More on Mastodon

Over at Ars Technica, Ben Klemens has an article diving into Mastodon and federation. It’s a good explainer if you’re curious about the standards underpinning the services.

The idea of an open web where actors use common standards to communicate is as old as, well, the web. “The dreams of the ’90s are alive in the Fediverse,” Lemmer-Webber told me.

In the late ’00s, there were more than enough siloed, incompatible networking and sharing systems like Boxee, Flickr, Brightkite,, Flux, Ma.gnolia, Windows Live, Foursquare, Facebook, and many others we loved, hated, forgot about, or wish we could forget about. Various independent efforts to standardize interoperation across silos generally coalesced into the Activity Streams v1 standard.

Both the original Activity Streams standard, and the current W3C Activity Streams 2.0 standard used by Mastodon and friends, offer a grammar for expressing things a user might do, like “create a post” or “like👍 a post with a given ID” or “request to befriend a certain user.” The vocabulary one would use with this grammar is split into its own sub-standard, the Activity Vocabulary.

Surprising no one, I’m very in favor of moving back towards decentralization, open standards, and interoperability. Getting a few more high visibility projects would be a great step in the right direction.

The Soul of the Web

Over at The Atlantic, Kaitlyn Tiffany has an article on The Battle for the Soul of the Web – a headline that may sound a little dramatic, but is touching on some important topics. The article touches on a few different topics, but a central one is about the decentralized web (DWeb), and where that both intersects and contrasts with the Web3 space. It’s an interesting topic that is worth a deeper dive if you care about online spaces at all.

Decades removed from the gonzo highs of blinging GIFs and wacky blogs, the web is now a place where many people feel exploited, manipulated, and tracked; where freedom of speech is being tugged around in a strange culture war; and where the rich get richer.

Among this set, one solution seems to be the consensus favorite. If these problems are intrinsically linked to consolidated tech giants like Meta, Google, and Amazon, why not embrace technologies that decentralize power? 

Kaitlyn Tiffany

I’ve been railing against and ranting about information silos for years, so I suppose it’s no surprise that this line of thought might be a little appealing to me. I’ve had a passing interest in the potential of technologies like IPFS for years, for instance, though it remains to be seen how things pan out, and what adoption looks like – how much broad adoption is necessary for a technology or philosophy on technology to sustain itself and become independently viable?

That said, I think they’re at least asking the questions, and that’s a good start:

Nathan Schneider, a media-studies professor at the University of Colorado at Boulder and a frequent writer on collectivism and tech, told me. “DWeb asks more,” he said, and dwells on two key questions: “What do we actually want socially, and how do we center those values in our technical designs, so the technical becomes a means to an end, rather than an end in itself?”

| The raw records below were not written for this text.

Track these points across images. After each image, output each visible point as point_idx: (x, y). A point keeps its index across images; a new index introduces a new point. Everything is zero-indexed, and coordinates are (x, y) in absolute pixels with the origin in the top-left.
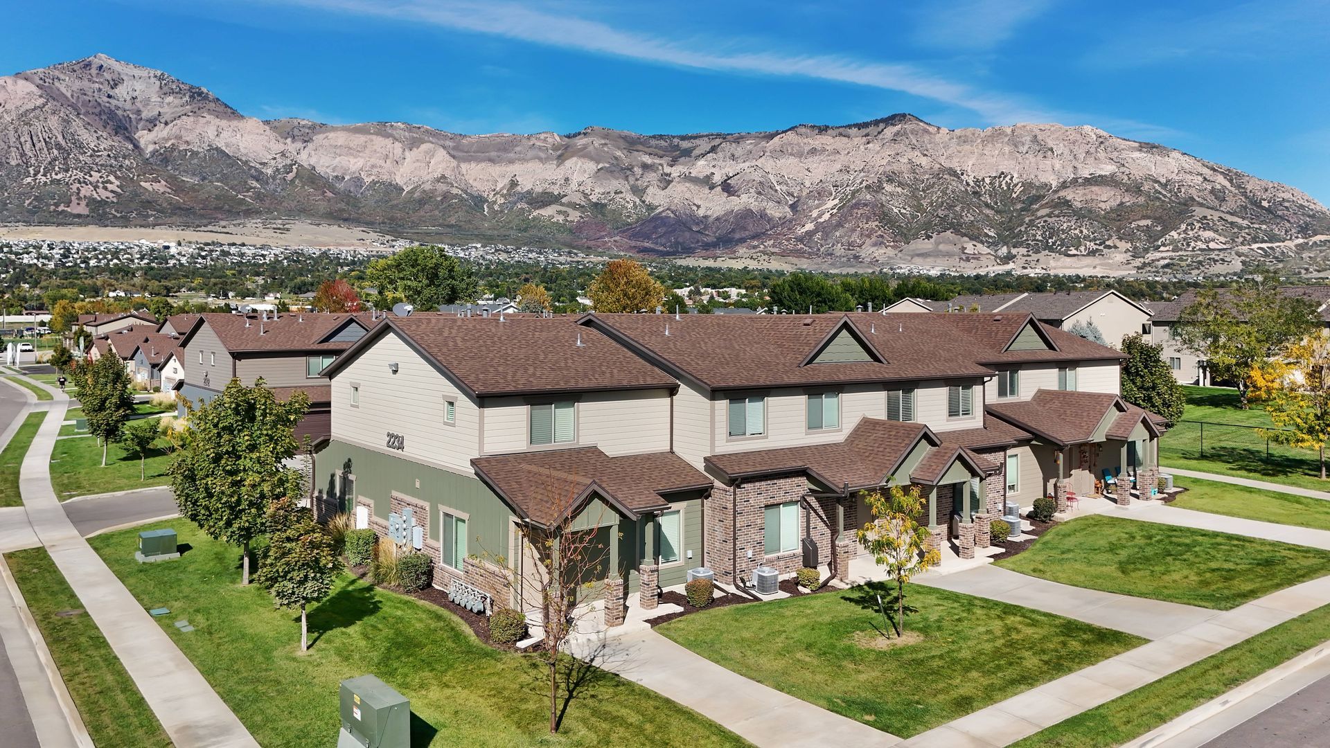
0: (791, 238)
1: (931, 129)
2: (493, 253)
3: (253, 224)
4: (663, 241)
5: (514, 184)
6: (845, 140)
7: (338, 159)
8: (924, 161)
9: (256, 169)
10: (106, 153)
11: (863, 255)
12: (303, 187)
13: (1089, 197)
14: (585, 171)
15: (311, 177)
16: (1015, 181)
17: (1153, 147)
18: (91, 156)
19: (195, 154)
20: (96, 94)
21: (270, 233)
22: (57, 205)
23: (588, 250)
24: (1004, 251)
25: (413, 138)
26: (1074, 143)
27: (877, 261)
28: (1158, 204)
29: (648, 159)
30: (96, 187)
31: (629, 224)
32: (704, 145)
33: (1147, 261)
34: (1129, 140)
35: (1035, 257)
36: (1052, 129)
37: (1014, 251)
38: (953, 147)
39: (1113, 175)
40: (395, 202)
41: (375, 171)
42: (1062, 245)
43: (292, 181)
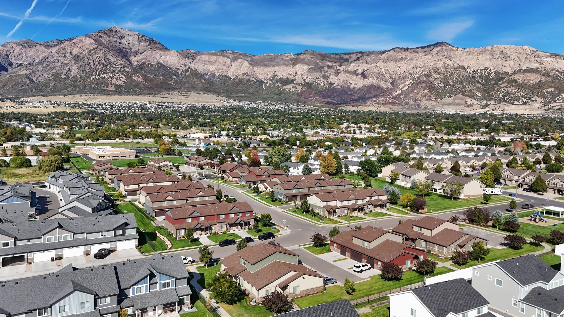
0: (390, 97)
1: (454, 49)
2: (267, 105)
3: (175, 93)
4: (336, 99)
5: (275, 75)
6: (416, 54)
7: (206, 66)
8: (451, 63)
9: (175, 71)
10: (120, 66)
11: (422, 105)
12: (193, 78)
13: (525, 78)
14: (304, 69)
15: (195, 74)
16: (492, 71)
17: (557, 55)
18: (115, 67)
19: (152, 65)
20: (115, 42)
21: (181, 97)
22: (104, 87)
23: (305, 103)
24: (484, 102)
25: (235, 57)
26: (520, 54)
27: (428, 107)
28: (557, 81)
29: (330, 64)
30: (117, 80)
31: (322, 91)
32: (354, 57)
33: (550, 107)
34: (546, 52)
35: (498, 105)
36: (510, 47)
37: (489, 103)
38: (464, 56)
39: (537, 68)
40: (228, 83)
41: (220, 71)
42: (511, 100)
43: (189, 75)
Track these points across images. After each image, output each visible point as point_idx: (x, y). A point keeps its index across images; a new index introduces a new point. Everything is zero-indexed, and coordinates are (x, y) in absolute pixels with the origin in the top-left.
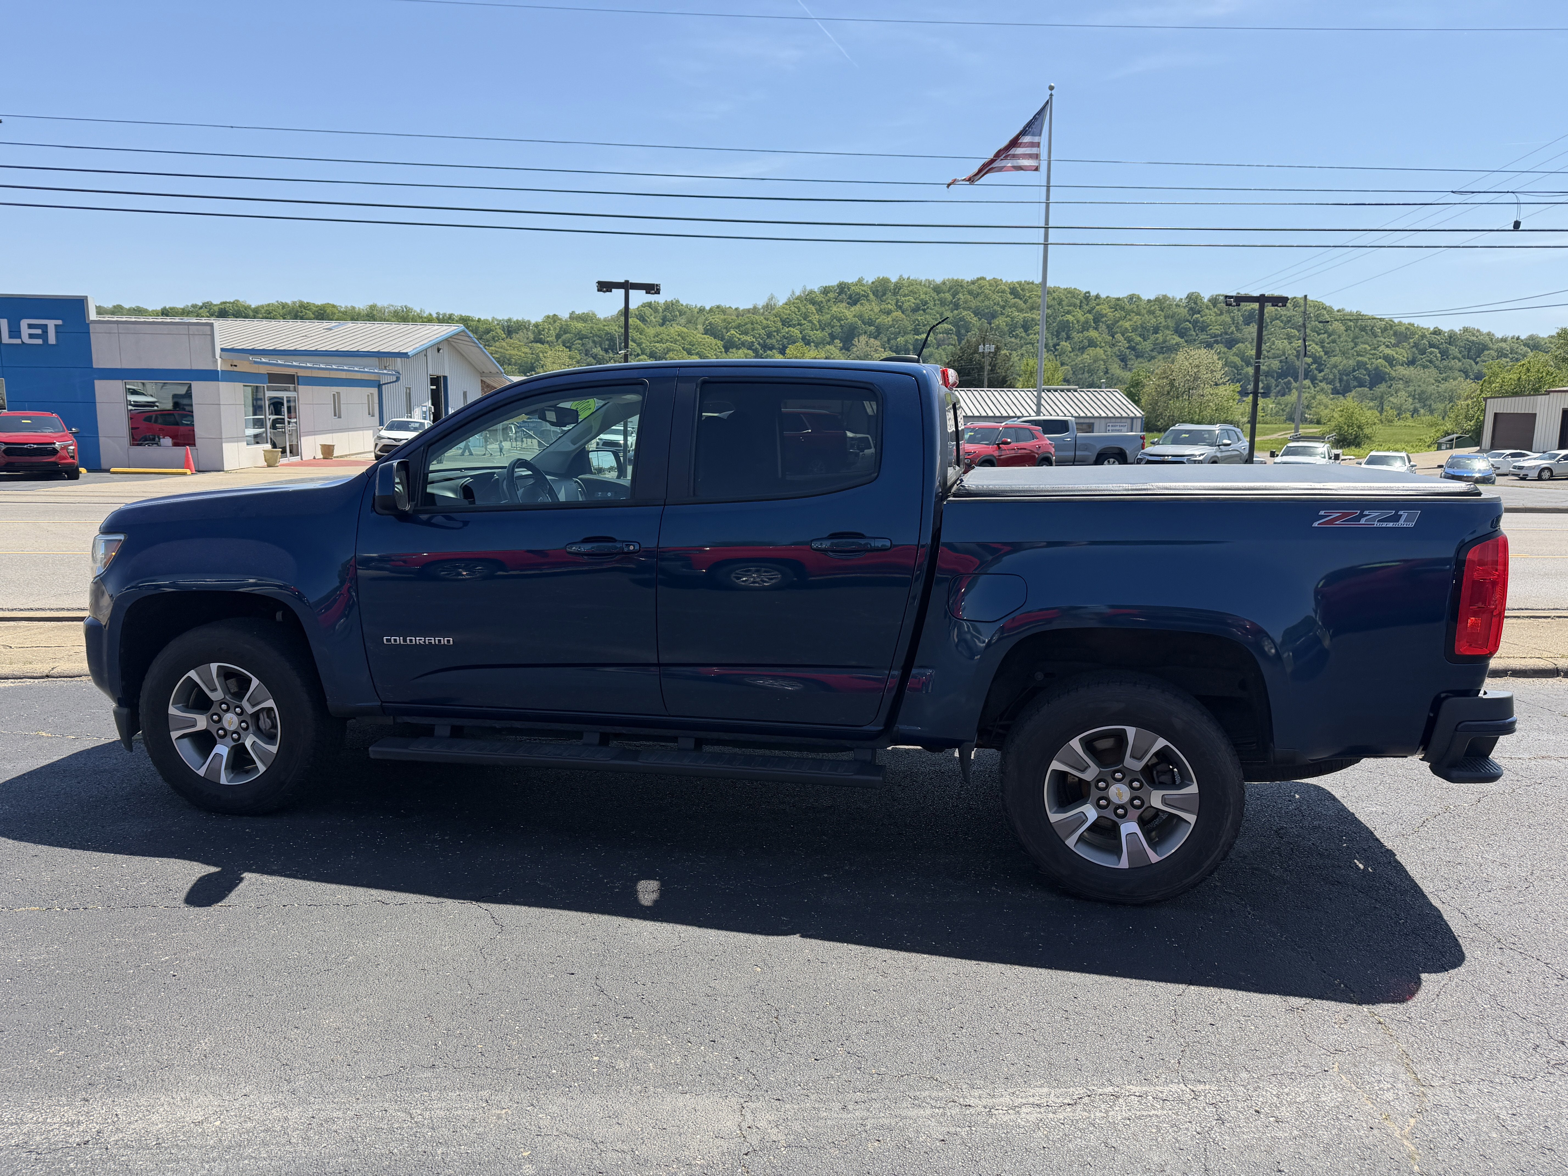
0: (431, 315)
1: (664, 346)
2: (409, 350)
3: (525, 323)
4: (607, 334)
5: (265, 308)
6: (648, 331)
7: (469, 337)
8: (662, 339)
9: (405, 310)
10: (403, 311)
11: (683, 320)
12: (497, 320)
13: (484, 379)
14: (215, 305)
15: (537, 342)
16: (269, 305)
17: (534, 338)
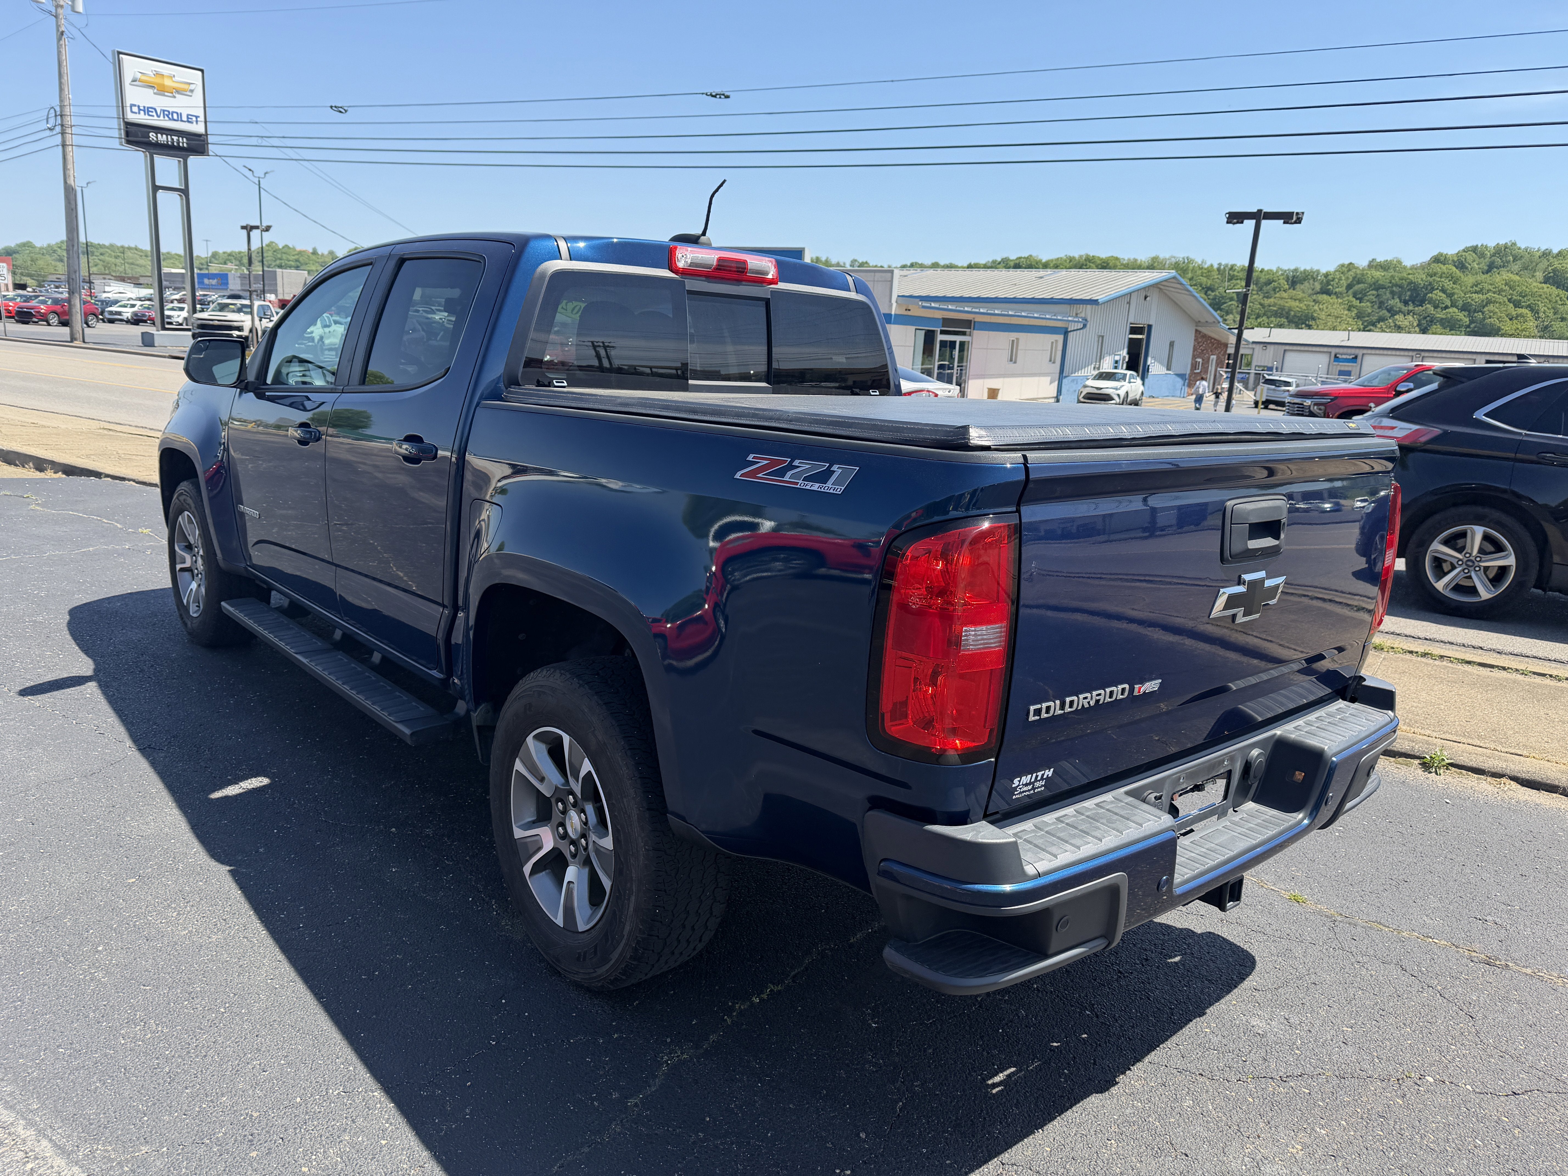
0: (1212, 266)
1: (1485, 297)
2: (1101, 297)
3: (1314, 272)
4: (1411, 283)
5: (1054, 262)
6: (1466, 279)
7: (1181, 284)
8: (1482, 289)
9: (1186, 261)
10: (1184, 262)
11: (1516, 267)
12: (1282, 270)
13: (1199, 329)
14: (1012, 261)
15: (1323, 293)
16: (1058, 259)
17: (1321, 289)
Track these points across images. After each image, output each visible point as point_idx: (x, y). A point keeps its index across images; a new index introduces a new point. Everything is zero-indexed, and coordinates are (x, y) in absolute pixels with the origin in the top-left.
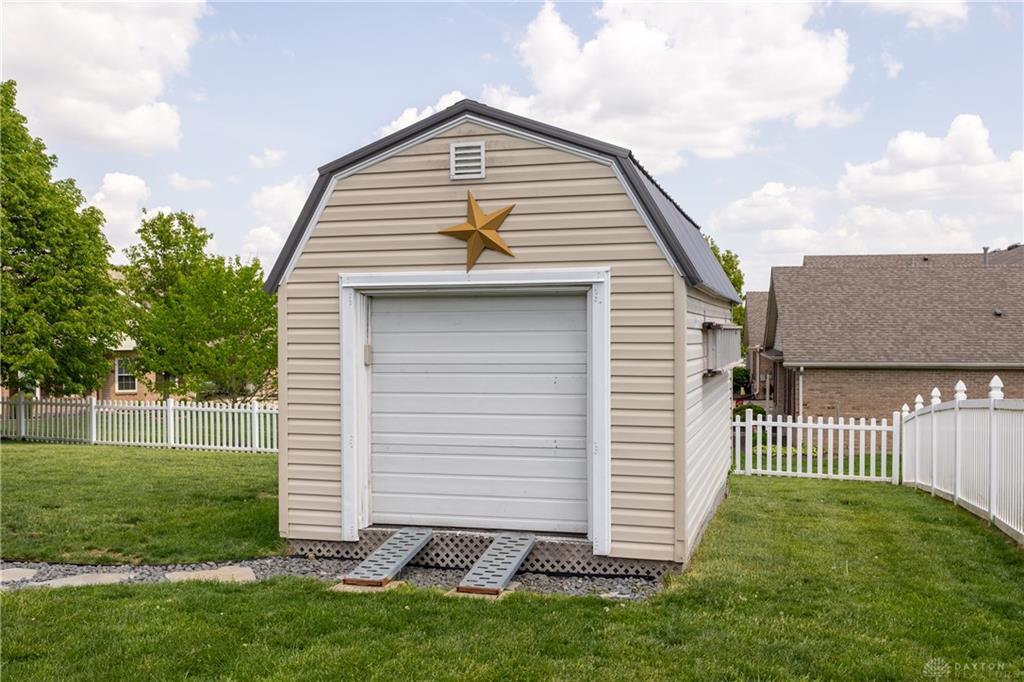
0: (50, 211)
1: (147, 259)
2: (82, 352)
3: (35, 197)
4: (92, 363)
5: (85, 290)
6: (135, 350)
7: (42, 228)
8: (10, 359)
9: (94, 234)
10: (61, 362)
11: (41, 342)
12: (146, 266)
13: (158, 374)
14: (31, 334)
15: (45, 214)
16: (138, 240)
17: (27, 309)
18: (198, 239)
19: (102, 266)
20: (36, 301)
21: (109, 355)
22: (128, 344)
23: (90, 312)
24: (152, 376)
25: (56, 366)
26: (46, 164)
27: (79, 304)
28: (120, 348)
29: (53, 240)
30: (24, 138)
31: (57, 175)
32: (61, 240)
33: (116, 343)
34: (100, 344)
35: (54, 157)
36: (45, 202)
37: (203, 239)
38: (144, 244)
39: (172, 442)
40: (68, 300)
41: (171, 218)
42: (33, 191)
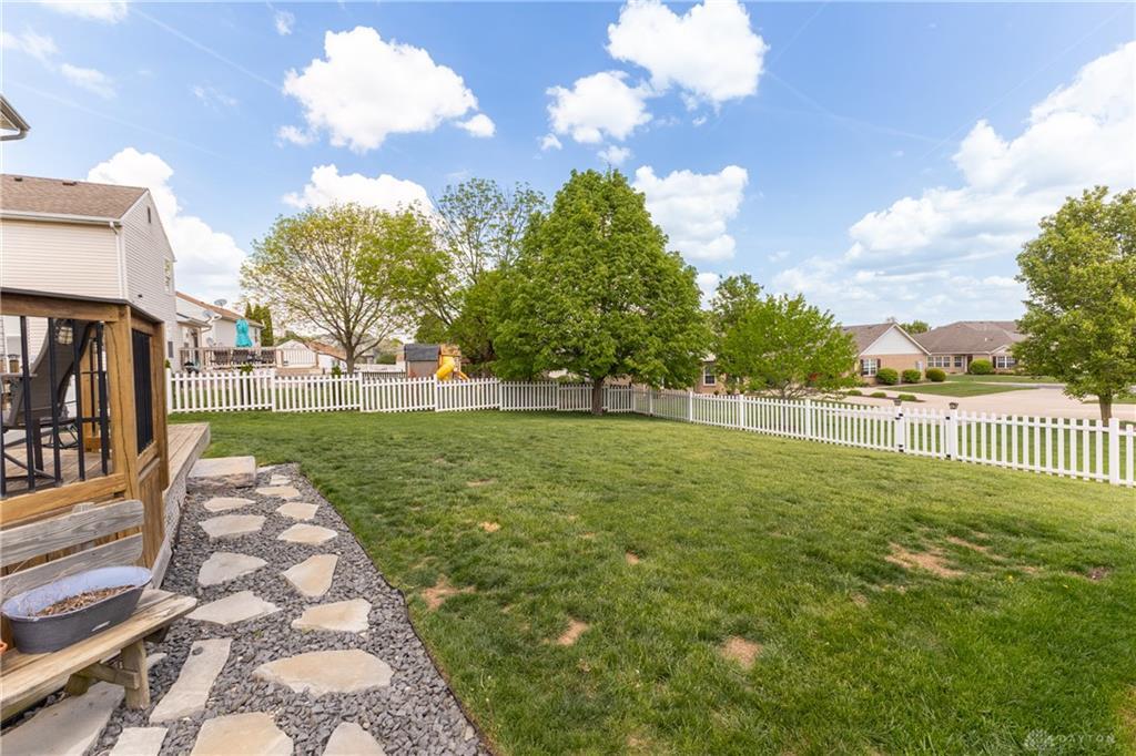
0: (664, 270)
1: (722, 306)
2: (684, 362)
3: (655, 262)
4: (690, 369)
5: (684, 320)
6: (715, 361)
7: (659, 281)
8: (640, 367)
9: (691, 283)
10: (672, 369)
11: (658, 355)
12: (721, 310)
13: (728, 375)
14: (652, 350)
15: (660, 272)
16: (717, 294)
17: (651, 334)
18: (753, 290)
19: (697, 304)
20: (656, 329)
21: (700, 364)
22: (711, 357)
23: (689, 335)
24: (724, 377)
25: (667, 371)
26: (663, 241)
27: (682, 330)
28: (707, 359)
29: (666, 289)
30: (649, 225)
31: (668, 248)
32: (670, 288)
33: (704, 356)
34: (695, 357)
35: (667, 236)
36: (660, 264)
37: (757, 291)
38: (720, 296)
39: (742, 426)
40: (675, 327)
41: (737, 278)
42: (654, 257)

There’s obviously some overlap between some decentralized web efforts, and decentralized finance efforts. I hope that the former doesn’t get dragged down because of the latter (or, more specifically, the scam-filled gold-rush that congealed around DeFi in recent times). There’s lots of questions I don’t have answers to about this (perhaps others do?), like how do we make the technology useful, approachable, ubiquitous… without also making it a target for those who want to exert power and control, and exploit it? User congregation around particularly useful or interesting tools or information is inevitable, and with that, how do you prevent just making silos all over again? (Another topic that gives me a headache is how to shepherd information accuracy, and curb disinformation in a world where oversight is virtually impossible?)